[Saved data entries]
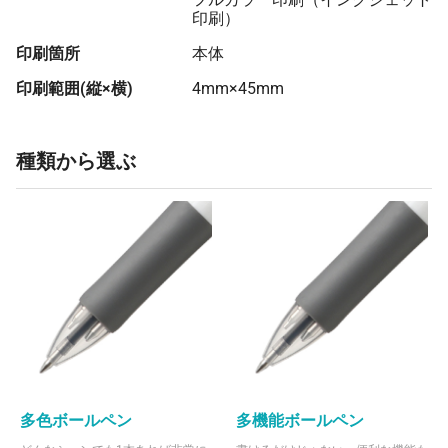
印刷）
印刷箇所
本体
印刷範囲(縦×横)
4mm×45mm
種類から選ぶ
多色ボールペン
多機能ボールペン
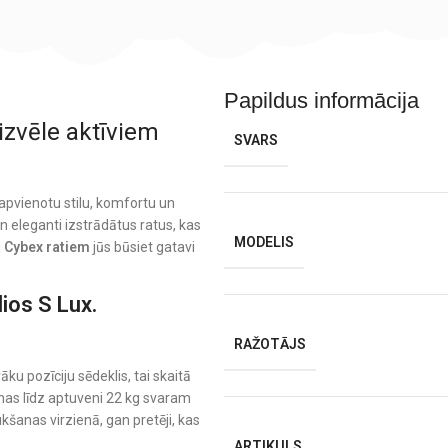
Papildus informācija
 izvēle aktīviem
SVARS
ai apvienotu stilu, komfortu un
un eleganti izstrādātus ratus, kas
MODELIS
m
Cybex ratiem
jūs būsiet gatavi
ios S Lux.
RAŽOTĀJS
āku pozīciju sēdeklis, tai skaitā
anas līdz aptuveni 22 kg svaram
anas virzienā, gan pretēji, kas
ARTIKULS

▶ Your instructions:
Scan the records for the string "anas" and show every line that contains it.

▶ Solution to this problem:
anas līdz aptuveni 22 kg svaram
anas virzienā, gan pretēji, kas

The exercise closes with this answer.